The McLaren F1 was famously conceived in an airport lounge while Murray and McLaren race team executives Ron Dennis, Mansour Ojjeh, and Creighton Brown awaited a delayed flight after the Italian Grand Prix in 1988. History will record the AM-RB 001 was born in January 2016 over a sausage-and-mash lunch in a pub near Woburn Abbey, just north of London, attended by Palmer, Sproule, Newey, Red Bull Racing team principal Christian Horner, and Aston Martin design chief Marek Reichman.
The concept model is about 95 percent the final design. “Both Marek and Adrian had been sketching cars independently,” says Sproule, “and when you put both together they looked remarkably similar.” At least they did on the surface: The AM-RB 001’s secret sauce, the key to achieving its eye-popping performance target, is the Newey-designed aerodynamic package hidden underneath. The AM-RB 001 is basically a ground-effects car, its radically sculpted floor higher off the road than the body sides. What at first glance looks to be a grille up front is merely a giant opening to funnel onrushing air into tunnels along either side of the cockpit.

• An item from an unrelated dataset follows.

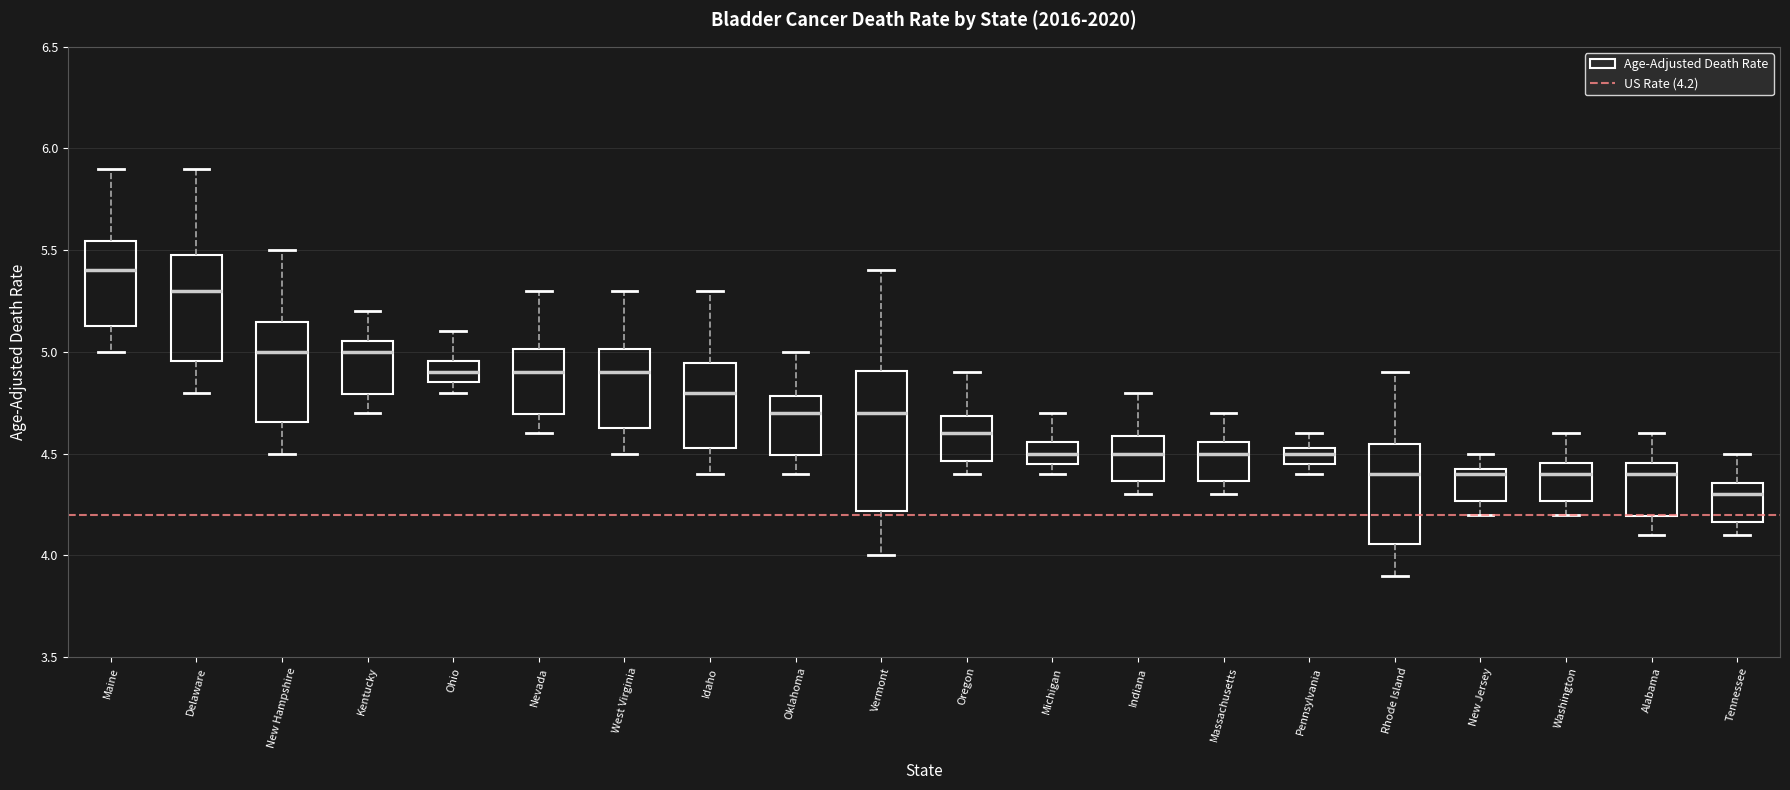

Where does the upper whisker of the box for Pennsylvania end on the y-axis? The values are not printed on the chart, so give them approximately, as read against the axis.

4.60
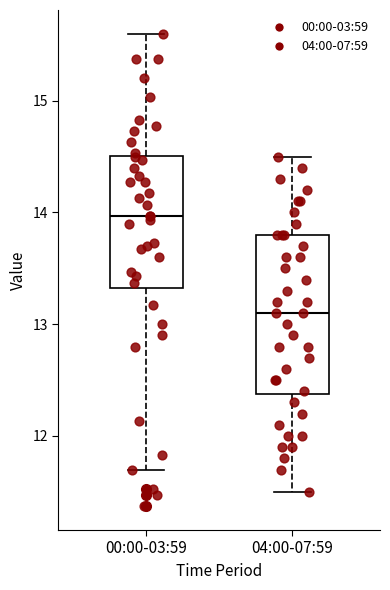

Reading left to right, read every box against the y-axis: the position of its median line, the range the box covers, and the ends of its whiskers. The values are not printed on the chart, so give them approximately, as read against the axis.

00:00-03:59: median 14.0, box 13.3 to 14.5, whiskers 11.7 to 15.6
04:00-07:59: median 13.1, box 12.4 to 13.8, whiskers 11.5 to 14.5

The first running prototype is a year away; the first production car is due in late 2018. In the meantime, Newey is honing the AM-RB 001’s final design on the Red Bull race-car development simulator, benchmarking it against a rich vein of incredibly detailed and carefully calibrated performance data from the Formula 1 team. Just 99 road cars are planned, along with up to 20 more extreme race versions. If you have to ask, you can’t afford it, but for the record the ultimate Aston Martin is expected to sell for about $3.2 million.

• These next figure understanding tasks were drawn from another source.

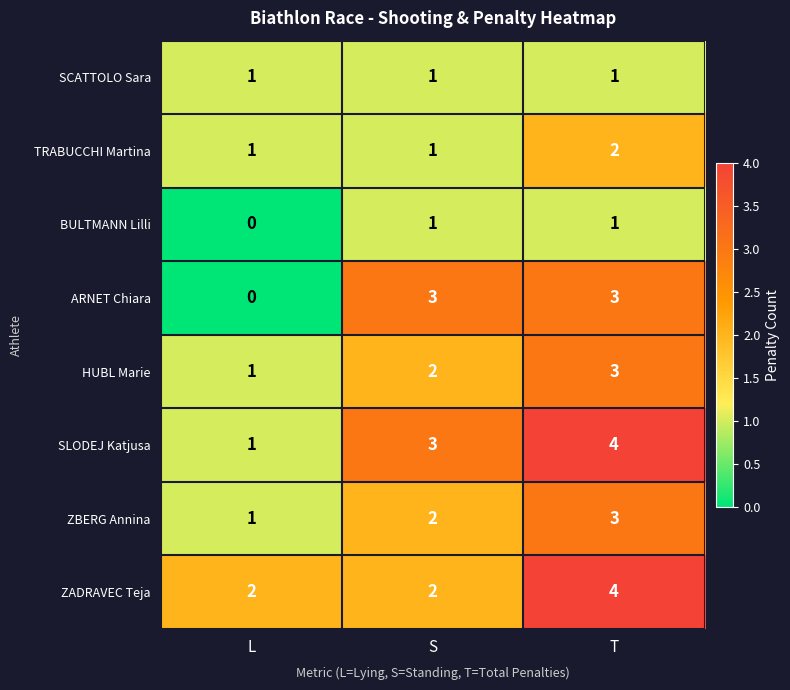

What is the difference between the highest and lowest values at T?

3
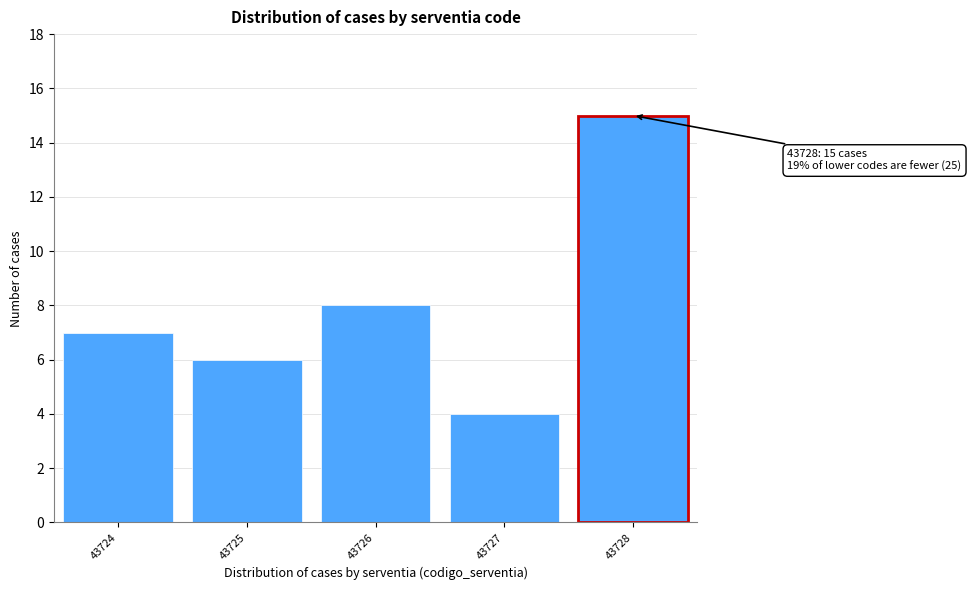

Reading right to left, extract all data points from this chart.

15	4	8	6	7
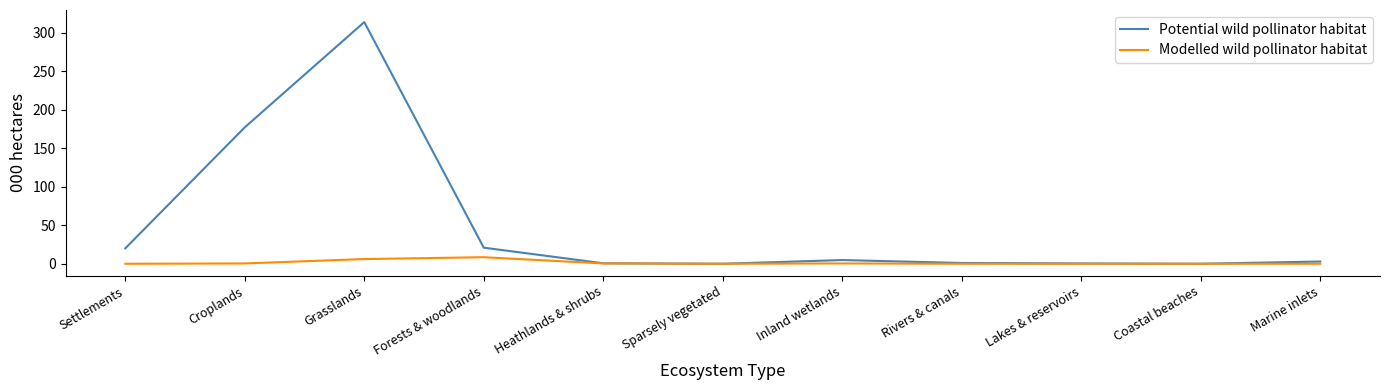

Which series has the widest spread of values?

Potential wild pollinator habitat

- Hybrid RWD powertrain: The internal combustion engine will be a new, bespoke, naturally aspirated V-12 of between 6.0 and 7.0 liters, supplemented by an electric motor charged by a KERS system. Total system output should be more than 1,000 hp.
- Lightweight construction: The entire car will be constructed from ultra-lightweight materials, including carbon fiber and titanium. The target power-to-weight ratio is 1 horsepower per kilogram (2.2 pounds), about the same as a Hennessey Venom GT or Koenigsegg One:1, which means a total weight of 2,200 pounds.
- Transmission: The rear wheels will be driven via a semi-automatic eight-speed sequential shift transmission.
- Ground effects: What at first glance appears to be a conventional grille is actually a massive vent that ducts air over a radically shaped floor. The front of the floor is as high as the opening’s top lip and then swells outward like a boat hull as it drops down around the cabin before tapering tightly toward the rear of the car. Huge venturis on either side will promote downforce.
- Variable ride height: The final suspension specification has yet to be decided but will feature F1-style streamlined suspension links front and rear, plus an adjustable ride-height function to allow the car to be driven on normal roads and deliver ultimate grip on the track.
- Blown rear spoiler: The final placement and number of exhaust outlets are still to be determined, but burned gases will exit through the top surface of the car and will be used to blow the rear spoiler, increasing downforce.
- Two-seater: The snug cockpit will have room for two, with side-by-side seating. A seating buck has been built around the current dimensions, but cabin width might be increased slightly for production. The aerodynamic floor means the occupants will be reclined, with their feet raised higher than usual.
- Performance: The AM-RB 001 will not be as fast in a straight line as the forthcoming Bugatti Chiron, which is expected to top 275 mph. The focus will be on track lap times, so expect a 0-60 mph in about 2.5 seconds, plus sustained lateral grip and braking in excess of 2 g.